Il soffio che fa essere le cose: attraversando “Convito delle stagioni” di Antonio Prete

di Antonio Devicienti

Antonio Prete torna a pubblicare in poesia nella “Bianca” di Einaudi, dopo Tutto è sempre ora, Convito delle stagioni (agosto 2024) dando vita a un libro che non esito a definire di bellissima fattura.

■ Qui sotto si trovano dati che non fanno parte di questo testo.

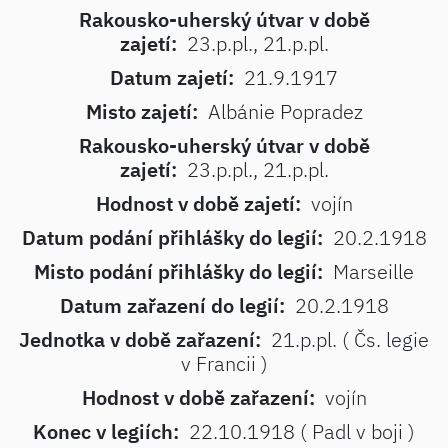
Rakousko-uherský útvar v době
zajetí:
23.p.pl., 21.p.pl.
Datum zajetí:
21.9.1917
Misto zajetí:
Albánie Popradez
Rakousko-uherský útvar v době
zajetí:
23.p.pl., 21.p.pl.
Hodnost v době zajetí:
vojín
Datum podání přihlášky do legií:
20.2.1918
Misto podání přihlášky do legií:
Marseille
Datum zařazení do legií:
20.2.1918
Jednotka v době zařazení:
21.p.pl. ( Čs. legie
v Francii )
Hodnost v době zařazení:
vojín
Konec v legiích:
22.10.1918 ( Padl v boji )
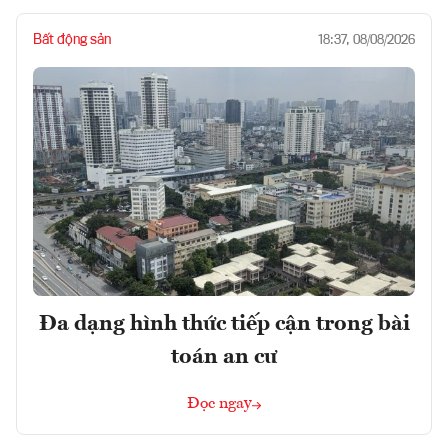
Bất động sản
18:37, 08/08/2026
Đa dạng hình thức tiếp cận trong bài
toán an cư
Đọc ngay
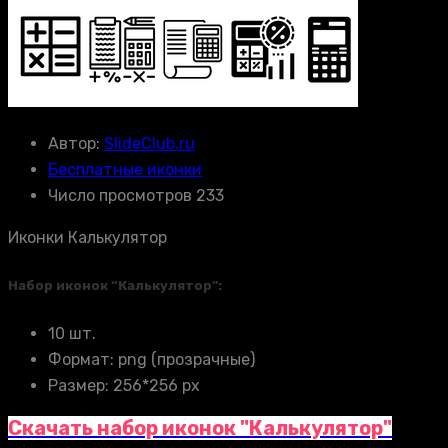
Автор:
SlideClub.ru
Бесплатные иконки
Число просмотров 233
Иконки Калькулятор
Набор иконок “Калькулятор”:
10 шт.
Формат: png (прозрачные)
Размер: 256*256 px
Скачать набор иконок "Калькулятор"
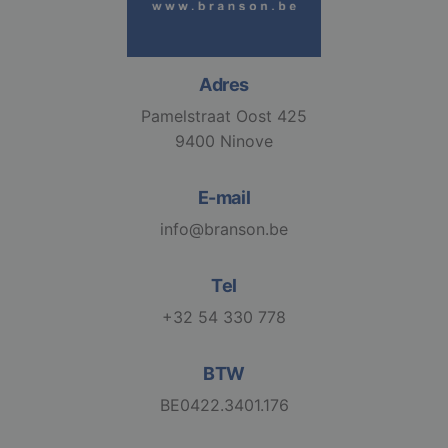
Adres
VISITOR_PRIVACY_METADATA
6 maanden
YouTube
Pamelstraat Oost 425
.youtube.com
9400 Ninove
E-mail
info@branson.be
Google
Privacy Policy
Tel
+32 54 330 778
li_gc
6 maanden
LinkedIn
Corporation
.linkedin.com
BTW
BE0422.3401.176
CookieScriptConsent
1 maand
CookieScript
www.branson.be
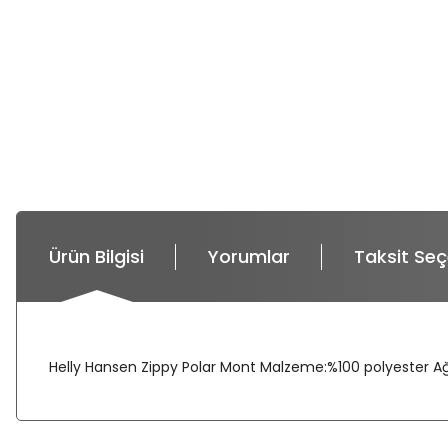
Ürün Bilgisi
Yorumlar
Taksit Seç
Helly Hansen Zippy Polar Mont Malzeme:%100 polyester Ağırl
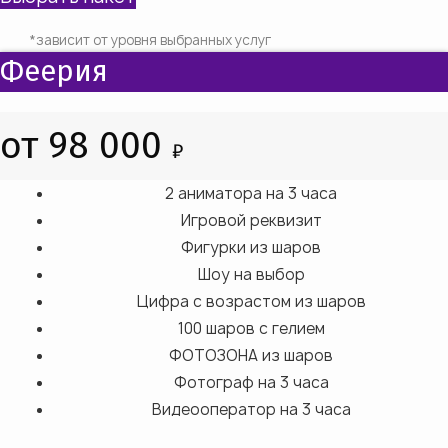
*зависит от уровня выбранных услуг
Феерия
от 98 000
₽
2 аниматора на 3 часа
Игровой реквизит
Фигурки из шаров
Шоу на выбор
Цифра с возрастом из шаров
100 шаров с гелием
ФОТОЗОНА из шаров
Фотограф на 3 часа
Видеооператор на 3 часа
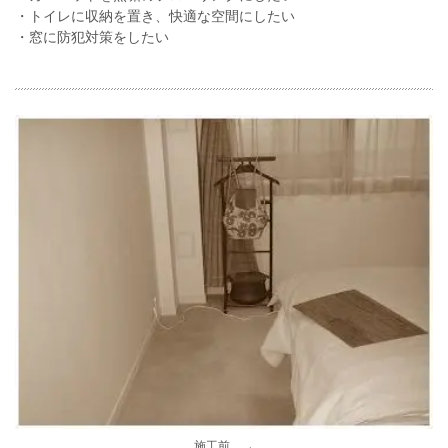
・トイレに収納を置き、快適な空間にしたい
・窓に防犯対策をしたい
施工前 →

In verità l’eleganza e la musicalità stilistiche, la calibratura delle immagini e dei concetti, la grazia contemporaneamente sapiente e spontanea del dire caratterizzano già anche i libri saggistici e quelli in prosa narrativa, testimoniando una scrittura esercitata nel corso del tempo al fuoco di un’acribia e di una severità nei confronti dei propri testi che non poteva non dare frutti anche in poesia. Ed ecco il nodo: la scrittura si fa scrittura in poesia perché talvolta viene avvertita l’esigenza di dire seguendo ritmi e prosodie che soltanto il testo poetico possiede e restituisce.

«Non c’è pensiero o affetto / che si perda nel nulla. // […] // Niente muore davvero. // […] // O forse questo è solo il sogno / di una metamorfosi. / Un sogno che la parola oppone / al silenzio che la abita, / la materia al vuoto che l’assedia» (Metamorfosi, p. 5) si legge nel primo testo del libro che, nella sua funzione liminare, fa immergere subito nella questione decisiva del rapporto tra silenzio e parola, tra nulla e mondo ché già nel titolo dell’intero libro si coglie la compresenza e la dialettica di un’ispirazione dantesca che chiama a convito temi importanti e ardui (il tempo, l’infanzia, la memoria, la scrittura, la bellezza, il cosmo in quanto tutto ordinato) e di una leopardiana (le stagioni, certo, ma anche le morte stagioni e il rapporto tra il pieno e il vuoto, tra il nulla e l’effimero esistere degli umani, tra natura e civiltà umana, tra universo infinito e mondo terrestre) – benché Convito delle stagioni risuoni del brusio di molte altre voci poetiche, come tra breve si dirà.